Hypothetical model of the B. subtilis spore surface organization. In this model, one or several crust proteins are glycosylated by Leg or by a crust-linked glycan containing Leg. Leg could participate in the assembly and/or the stabilization of the interactions between the crust proteins possibly through a carbohydrate-protein interaction. The crust proteins and the crust-linked glycan give the spores their hydrophilicity and negative charge that define the adhesion properties of B. subtilis spores.
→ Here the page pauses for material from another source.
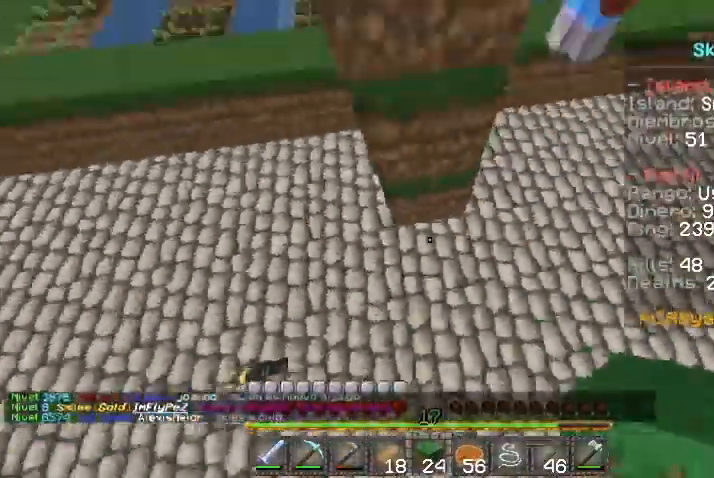
{"keys": [], "mouse": [], "events": [[67, "d", "up"], [67, "mouse_right", "down"], [67, "w", "down"], [133, "mouse_right", "up"], [133, "w", "up"], [233, "a", "down"], [333, "a", "up"], [333, "w", "down"], [500, "w", "up"]]}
Leg might also participate in the anchoring of the crust proteins to the outer coat by interacting through a carbohydrate-protein interaction with the outer coat proteins or by a carbohydrate-carbohydrate interaction with a coat-linked glycan. The interactions presented in this model are speculative. They are extrapolated from current knowledge about NulOs in bacteria (see Discussion). In the absence of data about the structure of the coat-linked and crust-linked glycans, the number of monosaccharides that make up the glycans and the position of the bonds between monosaccharides are just indicative of a possible structure.